As per usual, this week’s project is fashionably late. This week’s project is an image viewer ROM which you can use to show custom graphics on the screen. This is for example useful for modders who want to display a logo on the screen when doing a photoshoot. I’ve been making these ROMs for people on request, but even so, I have been limited to using an old DOS utility (yes, DOS, not just command line) called PCX2GB. However, this application is slow and buggy, and with the advent of 64-bit operating systems, DOS applications can no longer run natively. So for every one of those ROMs I’ve made, I’ve had to start DOSBox, then include the files that PCX2GB output into the project and recompile the ROM.
This project sets out to change that. The project consists of two parts. A Gameboy ROM which can be patched with one or more images, and Python script that converts the image to the Gameboy tile format and does the appropriate patching. The result is a Gameboy ROM you can use to show the images.
The patcher is a Python script, which means you need to install Python to run it. You should install the 32-bit version of Python 2.7 — the one marked x86 instead of x86-64. Sorry to those who prefer 3.x.

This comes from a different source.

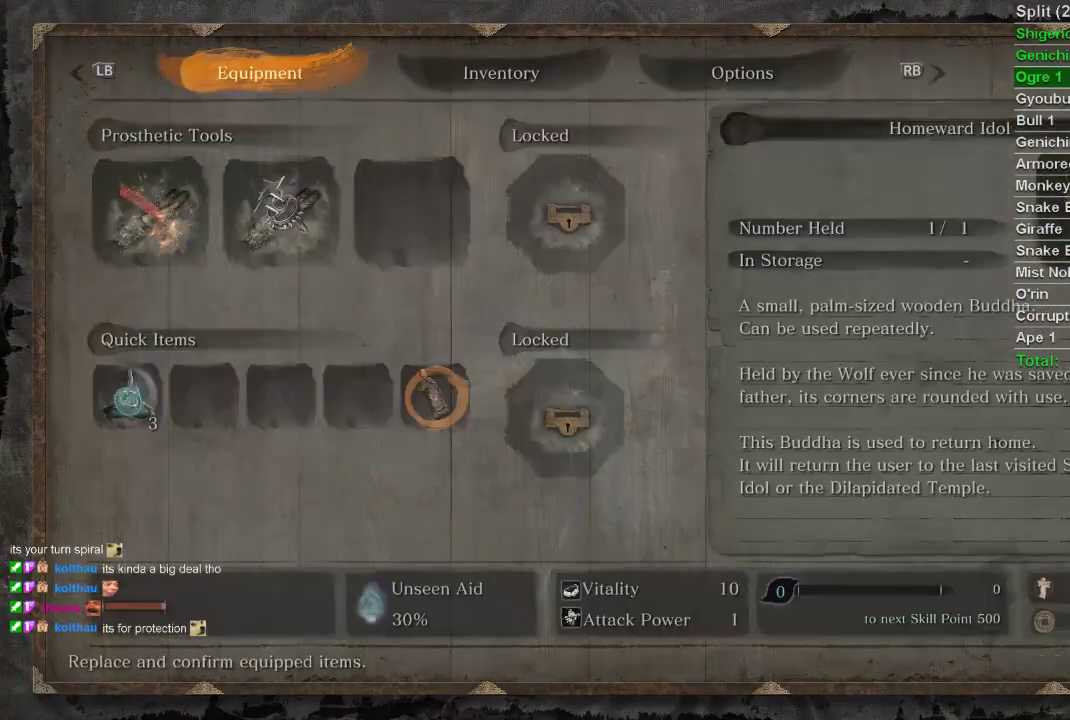
{"buttons": [], "left_stick": "up", "right_stick": "center", "events": [[33, "CIRCLE", "up"], [67, "left_stick", "up"], [133, "CIRCLE", "down"], [200, "CIRCLE", "up"]]}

Additionally, you need PIL, or Python Image Library which is used to load the image files.
How to use the patcher
To use the patcher you need to prepare as many images as you want, which are exactly 160*144 pixels and color reduced to contain a palette of exactly 4 colors/shades of gray. The actual color depth of the file can be anything, as long as the image contains exactly 4 unique colors. The image can be in any format that PIL can load, which is almost any format. Avoid using JPEG images however. Use PNG, GIF or BMP.
When you have correctly installed Python 2.7 and PIL, you can use the patcher by giving the following command, with sample output:
python pygbconv.py out.gb image1.png image2.png image3.png ===Processing image1.png Optimized image to 127 tiles. ===Processing image2.png Could not optimize image to below 256 tiles. Image stored as 360 tile image. ===Processing image3.png Warning! Image has only 2 unique colors (instead of exactly 4.) Color table will amended. Optimized image to 5 tiles. ===Processing image4.png Could not optimize image to below 256 tiles. Image stored as 360 tile image. ===Processing image5.png Could not optimize image to below 256 tiles. Image stored as 360 tile image. 1
The first agument, is the name of the GB file to be produced. This is then followed by any number of image file names (up to potentially 256 images.) The output tries to be informative about what the patcher is doing.
imagerom.gbbase is the actual viewer code. This is used as the base ROM for the finished product, thus the different file extension. If you run this standalone (which there is no point in doing) you will see an X shape and hear two dissonant tones, as a warning message.
The Gameboy software
The Gameboy software is dead simple. Press left or right to scroll through the pictures or press A to invert the palette
Note on the inner workings of the patcher and ROM
The Gamboy graphics hardware is working with tiles, which are addressable 8*8 pixel blocks. If an image has repeated instances of the same 8*8 pixel area, those can be addressed as the same tile. The patcher tries, if possible, to “compress” an image this by removing redundant tiles. However, if an image contains more than 256 unique tiles, it instead displays the image with no repeated tiles, for a total of 360 tiles being displayed on the visible area of the DMG screen.
The download also comes with a cople of image that you can play around with until you make your own image.